Bois de mer.

La mer, prodigue et généreuse, m’accorde des sculptures qu’elle réalise sur des pièces de construction navale, des bois de brise-lames et des bois relevés de l’économie conchylicole. Ce sont des bois qu’elle travaille longuement dans ses flux et ressacs. Ils apparaissent comme des sculptures naturelles humbles dans leur émergence première : elles sont grises, ternes, criblées, exténuées.
Sous cet habillement de bure, le bois révèle de belles qualités préservées et même améliorées par les minéralisations (salines, siliceuses, etc.) et par les oxydations ferreuses qui, ça et là, ont déposé leurs lavis d’encre.

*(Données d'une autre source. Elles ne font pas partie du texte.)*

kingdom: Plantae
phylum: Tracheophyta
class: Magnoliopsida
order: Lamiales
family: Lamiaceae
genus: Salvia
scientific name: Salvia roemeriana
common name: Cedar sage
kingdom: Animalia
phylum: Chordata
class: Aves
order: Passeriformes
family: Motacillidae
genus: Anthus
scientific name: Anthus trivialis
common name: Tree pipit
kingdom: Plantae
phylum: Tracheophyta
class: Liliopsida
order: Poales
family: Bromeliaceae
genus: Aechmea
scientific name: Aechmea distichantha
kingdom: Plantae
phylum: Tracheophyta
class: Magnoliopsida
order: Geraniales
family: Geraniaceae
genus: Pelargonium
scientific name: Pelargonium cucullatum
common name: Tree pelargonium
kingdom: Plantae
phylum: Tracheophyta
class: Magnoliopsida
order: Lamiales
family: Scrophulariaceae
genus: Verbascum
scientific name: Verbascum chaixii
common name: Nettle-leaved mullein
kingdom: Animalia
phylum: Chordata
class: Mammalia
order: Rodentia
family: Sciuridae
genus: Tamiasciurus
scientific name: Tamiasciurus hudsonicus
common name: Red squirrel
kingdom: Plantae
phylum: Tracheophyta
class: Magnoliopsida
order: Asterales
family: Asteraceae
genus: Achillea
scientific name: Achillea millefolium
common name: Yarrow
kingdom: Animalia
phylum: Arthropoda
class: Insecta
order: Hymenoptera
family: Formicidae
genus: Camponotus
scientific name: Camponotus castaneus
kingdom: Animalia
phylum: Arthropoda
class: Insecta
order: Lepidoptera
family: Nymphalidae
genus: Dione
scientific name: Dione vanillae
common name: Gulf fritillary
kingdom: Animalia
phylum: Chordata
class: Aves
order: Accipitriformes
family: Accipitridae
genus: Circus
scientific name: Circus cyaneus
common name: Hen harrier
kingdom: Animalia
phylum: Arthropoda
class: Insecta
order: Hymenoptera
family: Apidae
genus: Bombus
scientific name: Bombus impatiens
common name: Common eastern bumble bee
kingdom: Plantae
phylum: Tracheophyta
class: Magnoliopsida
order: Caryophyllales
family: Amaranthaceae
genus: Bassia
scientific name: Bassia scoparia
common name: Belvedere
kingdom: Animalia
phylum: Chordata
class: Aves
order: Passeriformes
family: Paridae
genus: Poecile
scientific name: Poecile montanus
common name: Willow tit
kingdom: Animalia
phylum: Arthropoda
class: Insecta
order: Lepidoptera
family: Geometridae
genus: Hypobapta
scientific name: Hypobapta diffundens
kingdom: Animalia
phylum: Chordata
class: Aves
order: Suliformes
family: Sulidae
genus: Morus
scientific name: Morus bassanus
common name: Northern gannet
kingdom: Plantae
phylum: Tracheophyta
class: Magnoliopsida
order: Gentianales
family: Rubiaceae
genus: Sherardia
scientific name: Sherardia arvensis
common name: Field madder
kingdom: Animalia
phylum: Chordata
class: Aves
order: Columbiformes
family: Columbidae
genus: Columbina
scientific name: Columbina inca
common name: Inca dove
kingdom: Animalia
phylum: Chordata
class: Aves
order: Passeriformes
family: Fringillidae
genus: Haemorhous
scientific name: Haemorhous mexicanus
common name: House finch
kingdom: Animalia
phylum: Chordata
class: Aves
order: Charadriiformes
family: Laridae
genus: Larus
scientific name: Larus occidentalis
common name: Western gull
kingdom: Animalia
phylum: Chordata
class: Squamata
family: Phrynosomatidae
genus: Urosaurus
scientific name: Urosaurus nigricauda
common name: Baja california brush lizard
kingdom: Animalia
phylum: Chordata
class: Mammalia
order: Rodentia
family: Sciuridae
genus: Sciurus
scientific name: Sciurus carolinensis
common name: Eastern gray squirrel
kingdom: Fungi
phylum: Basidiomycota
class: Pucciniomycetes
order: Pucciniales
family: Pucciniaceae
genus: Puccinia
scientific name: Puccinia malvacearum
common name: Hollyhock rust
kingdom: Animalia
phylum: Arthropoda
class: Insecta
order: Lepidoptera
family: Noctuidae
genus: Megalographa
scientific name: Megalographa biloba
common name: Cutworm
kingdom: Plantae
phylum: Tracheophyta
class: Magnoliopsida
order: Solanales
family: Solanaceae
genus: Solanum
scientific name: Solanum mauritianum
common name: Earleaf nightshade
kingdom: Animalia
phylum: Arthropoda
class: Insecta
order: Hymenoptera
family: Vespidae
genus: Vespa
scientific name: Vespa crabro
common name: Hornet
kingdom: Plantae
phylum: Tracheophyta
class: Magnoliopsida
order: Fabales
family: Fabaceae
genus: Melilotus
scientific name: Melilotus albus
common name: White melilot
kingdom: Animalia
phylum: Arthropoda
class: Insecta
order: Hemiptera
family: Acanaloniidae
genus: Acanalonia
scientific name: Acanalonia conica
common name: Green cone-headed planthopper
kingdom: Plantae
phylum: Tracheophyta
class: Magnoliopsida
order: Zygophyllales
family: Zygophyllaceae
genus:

L’opposition entre la surface humble et obscure, œuvre des flux et des sables et celle que l’outil met au jour, lisse, lumineuse, chaudement colorée, m’a particulièrement intéressé. Mon souci reste présent de travailler au cœur de ce contraste des surfaces infiniment rudes, infiniment satinées.

Par ailleurs, les ressources de ces bois n’ont pas grand chose à voir avec celles qu’offre au sculpteur le choix d’un matériau en masse : le bloc. Chacun d’eux porte une forme native héritée de son séjour sous marin. Cette forme originelle sollicite une lecture. Lire le bois, c’est saisir comment les courbures évidentes ou discrètes, la répartition des masses, les oscillations autour de points d’équilibre sollicitent le regard et se traduisent dans la sensibilité du corps propre,  comme si le lexique et la syntaxe permettant la lecture étaient retrouvés dans les archives du corps. Du coup, la vocation de ces œuvres serait-elle de mettre en relation l’évidence de la sculpture comme objet visible avec la sensibilité corporelle qu’elles auraient le pouvoir d’éveiller ? En d’autres termes, que la lecture de l’un trouve un lien avec l’animation secrète du corps de l’autre.